Il n'y a pourtant pas matière à humour dans l'éruption de préjugés à laquelle donne lieu le débat à propos de l'Irak. Il semble, en tout cas, que certains hommes politiques et nombre de médias n'attendaient qu'un prétexte pour retricoter l'histoire et se vider le coeur. Ceux-là reconnaissent tout à coup la lâcheté traditionnelle de tel faux allié. Ceux-là réduisent à un accès de nostalgie impériale l'entêtement que met un vieux figurant à jouer de nouveau les premiers rôles. Ceux-là n'évaluent plus le mérite des idées, mais puisent dans la relecture d'une histoire rentrée la preuve de noirs complots. Si le plaidoyer pour la paix est porté tout à l'heure par le Québec plus que par la clientèle loyaliste des Prairies, ces nouveaux interprètes du passé nous feront sans doute revivre les plaines d'Abraham et la crise de la conscription. Et qu'est-ce que cela donnerait? L'histoire n'est quand même pas un sac de venin dans lequel chacun peut puiser pour regaillardir ses rancunes.

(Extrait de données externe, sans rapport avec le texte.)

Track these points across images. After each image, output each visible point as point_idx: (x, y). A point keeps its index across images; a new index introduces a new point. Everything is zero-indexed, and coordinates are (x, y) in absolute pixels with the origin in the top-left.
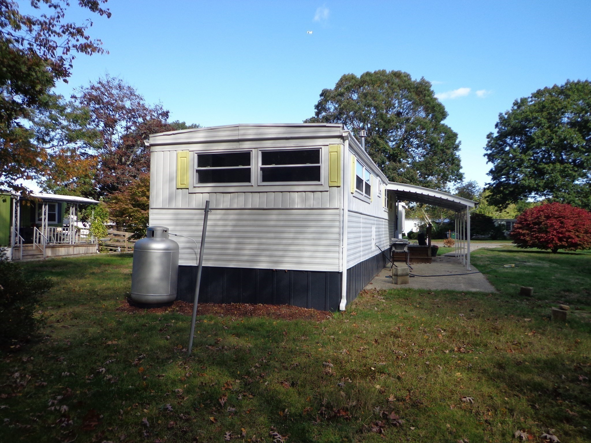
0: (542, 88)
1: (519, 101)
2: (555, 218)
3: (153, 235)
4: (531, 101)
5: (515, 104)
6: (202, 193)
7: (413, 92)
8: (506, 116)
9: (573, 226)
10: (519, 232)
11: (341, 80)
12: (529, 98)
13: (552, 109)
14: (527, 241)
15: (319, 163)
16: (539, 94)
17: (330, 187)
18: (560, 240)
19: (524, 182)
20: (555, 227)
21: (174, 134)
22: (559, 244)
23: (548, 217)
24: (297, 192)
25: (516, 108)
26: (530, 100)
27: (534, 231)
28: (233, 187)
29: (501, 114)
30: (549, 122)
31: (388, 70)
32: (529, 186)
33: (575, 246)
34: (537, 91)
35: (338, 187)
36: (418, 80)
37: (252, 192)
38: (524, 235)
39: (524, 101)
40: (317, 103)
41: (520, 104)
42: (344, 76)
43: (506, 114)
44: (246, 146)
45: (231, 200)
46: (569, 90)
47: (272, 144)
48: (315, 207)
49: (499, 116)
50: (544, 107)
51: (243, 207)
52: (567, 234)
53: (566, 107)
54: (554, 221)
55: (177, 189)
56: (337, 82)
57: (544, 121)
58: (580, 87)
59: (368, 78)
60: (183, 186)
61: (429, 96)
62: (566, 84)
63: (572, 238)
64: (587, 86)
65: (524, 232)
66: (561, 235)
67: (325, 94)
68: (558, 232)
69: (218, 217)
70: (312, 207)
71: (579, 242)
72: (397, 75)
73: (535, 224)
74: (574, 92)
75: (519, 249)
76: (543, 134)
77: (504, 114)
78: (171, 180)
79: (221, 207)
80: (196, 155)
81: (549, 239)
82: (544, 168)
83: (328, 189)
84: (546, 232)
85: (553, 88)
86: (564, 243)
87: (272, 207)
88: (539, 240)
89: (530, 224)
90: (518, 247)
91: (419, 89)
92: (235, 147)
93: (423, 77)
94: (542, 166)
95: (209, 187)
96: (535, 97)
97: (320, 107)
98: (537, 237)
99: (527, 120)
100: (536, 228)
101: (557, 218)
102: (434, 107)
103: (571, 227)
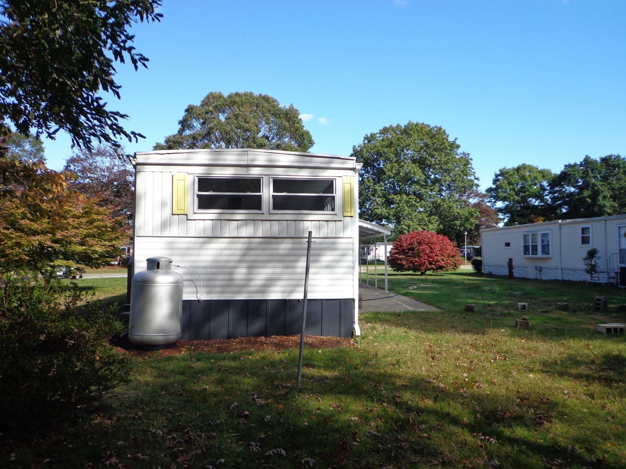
0: (388, 126)
1: (369, 136)
2: (425, 244)
3: (158, 268)
4: (380, 137)
5: (365, 138)
6: (204, 220)
7: (283, 118)
8: (359, 149)
9: (440, 251)
10: (396, 257)
11: (208, 97)
12: (377, 133)
13: (398, 145)
14: (403, 266)
15: (333, 193)
16: (385, 131)
17: (344, 217)
18: (430, 263)
19: (378, 211)
20: (427, 252)
21: (168, 154)
22: (429, 267)
23: (420, 243)
24: (311, 221)
25: (366, 141)
26: (378, 135)
27: (408, 256)
28: (240, 214)
29: (354, 146)
30: (396, 157)
31: (256, 93)
32: (381, 215)
33: (441, 268)
34: (384, 128)
35: (351, 217)
36: (287, 107)
37: (262, 220)
38: (401, 260)
39: (373, 135)
40: (181, 119)
41: (370, 139)
42: (211, 94)
43: (359, 147)
44: (255, 172)
45: (238, 228)
46: (411, 130)
47: (284, 171)
48: (329, 236)
49: (353, 148)
50: (392, 143)
51: (253, 236)
52: (436, 258)
53: (409, 145)
54: (425, 247)
55: (173, 214)
56: (202, 99)
57: (392, 155)
58: (419, 128)
59: (237, 99)
60: (182, 212)
61: (298, 123)
62: (408, 124)
63: (439, 261)
64: (424, 128)
65: (401, 256)
66: (431, 259)
67: (190, 110)
68: (428, 257)
69: (224, 246)
70: (326, 236)
71: (444, 265)
72: (266, 99)
73: (410, 249)
74: (414, 132)
75: (395, 273)
76: (392, 168)
77: (357, 147)
78: (163, 205)
79: (227, 235)
80: (196, 179)
81: (422, 263)
82: (393, 198)
83: (342, 219)
84: (419, 257)
85: (397, 127)
86: (433, 266)
87: (285, 236)
88: (413, 263)
89: (405, 250)
90: (394, 270)
91: (289, 116)
92: (243, 172)
93: (292, 105)
94: (392, 196)
95: (212, 214)
96: (382, 133)
97: (184, 124)
98: (411, 262)
99: (379, 154)
100: (410, 253)
101: (427, 244)
102: (303, 135)
103: (438, 252)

Le plus inquiétant dans ce déferlement, c'est qu'il survient après des décennies d'échanges et de fréquentations, après des dizaines de sommets et de G-7, au terme d'innombrables Davos. On s'est cent fois serré la main. Cent fois on a célébré l'amitié, le respect mutuel, l'attachement aux mêmes valeurs. Puis, tout à coup, l'autre redevient ce qu'il n'a sans doute jamais cessé d'être dans la pensée secrète de son vis-à-vis : un ambitieux, un jaloux, un lâche. Et les masques tombent : pendant que Colin Powell admoneste le Conseil de sécurité comme s'il destinait un pensum à des galopins indisciplinés, le secrétaire général de l'OTAN, M. George Robertson, s'adresse aux pays récalcitrants sur le ton qu'on utilise avec des saboteurs. Dans les deux cas, l'histoire est détournée de son sens. Les institutions internationales ne sont pas nées d'une homogénéité de vues entre les pays, mais d'un espoir presque désespéré : la discussion plutôt que la guerre. Si les épithètes injurieuses fusent aujourd'hui avec trop de naturel, déduisons-en que les sentiments n'ont pas toujours été au diapason des discours, que le préjugé a couvé impunément derrière les sourires et que l'histoire, au lieu de nous apparenter, est asservie par nos préjugés. L'histoire, pourtant, mérite autre chose.

Laurent Laplante

P.S. Le Devoir de fin de semaine écrivait : Le gouvernement belge doit adopter sous peu une politique de prix unique pour les livres. (...) Cette nouvelle loi belge s'inspire largement de la loi Lang française.

Venant de la Belgique qui est, selon le verdict israélien un petit pays « insignificant », cela ne saurait influencer le Québec.